What I laugh about with Knife Fight is when some of those ingredients are ones where the chef is like "this?! I hate this ****!" And then they make it taste like they hate it.


----------



## Keith Sinclair (Dec 17, 2014)

Dave enjoyed Ratatouille too. If you like animation at all watch it.

Don't care for shows where the formula is people is yelling at each other and throwing things around. It is done so much with all types of TV so called reality formats. I love all kinds of comedy, but don't know if it is just me and people like to watch exaggerated drama.


----------



## Admin (Dec 17, 2014)

keithsaltydog said:


> Dave enjoyed Ratatouille too. If you like animation at all watch it.
> 
> Don't care for shows where the formula is people is yelling at each other and throwing things around. It is done so much with all types of TV so called reality formats. I love all kinds of comedy, but don't know if it is just me and people like to watch exaggerated drama.

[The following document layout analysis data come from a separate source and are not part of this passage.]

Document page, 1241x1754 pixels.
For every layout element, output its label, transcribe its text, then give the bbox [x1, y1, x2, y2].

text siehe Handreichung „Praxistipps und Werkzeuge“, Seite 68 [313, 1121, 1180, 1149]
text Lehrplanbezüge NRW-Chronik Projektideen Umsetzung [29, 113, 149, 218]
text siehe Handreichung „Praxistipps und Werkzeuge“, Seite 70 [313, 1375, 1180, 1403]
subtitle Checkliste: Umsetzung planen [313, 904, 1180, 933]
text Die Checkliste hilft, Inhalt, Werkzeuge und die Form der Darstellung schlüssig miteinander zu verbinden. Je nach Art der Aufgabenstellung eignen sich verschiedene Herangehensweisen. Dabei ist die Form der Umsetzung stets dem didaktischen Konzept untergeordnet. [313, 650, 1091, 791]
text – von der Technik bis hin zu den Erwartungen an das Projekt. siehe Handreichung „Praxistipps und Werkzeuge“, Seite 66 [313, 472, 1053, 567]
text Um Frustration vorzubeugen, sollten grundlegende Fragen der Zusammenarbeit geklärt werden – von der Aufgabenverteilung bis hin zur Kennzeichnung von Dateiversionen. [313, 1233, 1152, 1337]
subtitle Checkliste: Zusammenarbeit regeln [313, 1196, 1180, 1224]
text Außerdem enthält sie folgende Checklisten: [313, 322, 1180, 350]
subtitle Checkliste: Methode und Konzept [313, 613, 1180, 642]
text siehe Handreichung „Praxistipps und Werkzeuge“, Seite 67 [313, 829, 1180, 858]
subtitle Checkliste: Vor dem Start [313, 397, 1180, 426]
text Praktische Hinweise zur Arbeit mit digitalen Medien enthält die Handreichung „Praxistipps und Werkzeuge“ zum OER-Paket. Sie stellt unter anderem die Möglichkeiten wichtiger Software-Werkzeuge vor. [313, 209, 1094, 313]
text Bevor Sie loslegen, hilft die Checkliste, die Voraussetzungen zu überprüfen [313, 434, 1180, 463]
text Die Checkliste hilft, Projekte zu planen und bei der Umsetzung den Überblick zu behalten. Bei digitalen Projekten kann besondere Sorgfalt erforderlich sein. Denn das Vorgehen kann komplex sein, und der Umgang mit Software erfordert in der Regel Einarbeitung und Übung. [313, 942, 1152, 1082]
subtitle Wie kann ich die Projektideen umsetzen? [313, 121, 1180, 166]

I agree. I don't understand why people find that entertaining. I cancelled my cable a few months ago (We watch 6 channels but have 600? Enough was enough) and since my fmaily isn't watching all the stupid drama shows things have been very nice at home. It could also be the increased communication, but I don't care it's workming and I love it. 

Ratatouille is one of the best cartoons ever. I really loved it.


----------



## veronporter (Jan 27, 2015)

God, 'Boiling Point' is so good.

No mention yet of;

'Trouble at the top'; a documentary about Gordon Ramsay opening a restaurant at the infamous Connaught Hotel is also very good. It's on youtube.

'A matter of taste: Serving up Paul Leibrandt' - 10 year documentary following the up's and down's of Leibrandt's weird ass career. Incredible. Nothing like it's been done in our world.

'Kings of pastry' - About a group of pâtissier trying to win the french MOF for pastry work. 

'Stepping up to the plate' - About Michel Bras son, Sebastian taking over the family restaurant.


----------



## CutFingers (Jan 28, 2015)

Two Fat Ladies as good too


----------



## malexthekid (Jan 29, 2015)

Antonio Carluccio's Italian Feast and Southern Italian Feast


----------



## JMJones (Jan 29, 2015)

I have watched an enjoyed the Japanology series on youtube, its not all food related but it is very informative and not that reality scripted crap. They even have an episode on Japanese kitchen knives.


----------



## Keith Sinclair (Jan 31, 2015)

JMJones said:


> I have watched an enjoyed the Japanology series on youtube, its not all food related but it is very informative and not that reality scripted crap. They even have an episode on Japanese kitchen knives.



Me too Japanology and NHK World I have timers on my DVR from our public station.


----------



## Duckfat (Feb 2, 2015)

Lately I can't get enough of the great British Baking Show. Airs Sundays at 7pm here on PBS.


----------



## Asteger (Feb 2, 2015)

Some old ones:

Yan Can Cook?? Pfah! How about the Canadian guy he copied from, also named Yan, in the Vancouver series Wok With Yan?
The old lush himself, Keith Floyd... 
The Iron Chef of course (the original; haven't seen the new one) - used to watch this in Japan back in the day, and saw some again recently - still good
If you like ramen, an older Japanese movie, Tampopo, about the quest for making perfect ramen
Babette's Feast, a Danish movie
Mostly Martha, a German movie


----------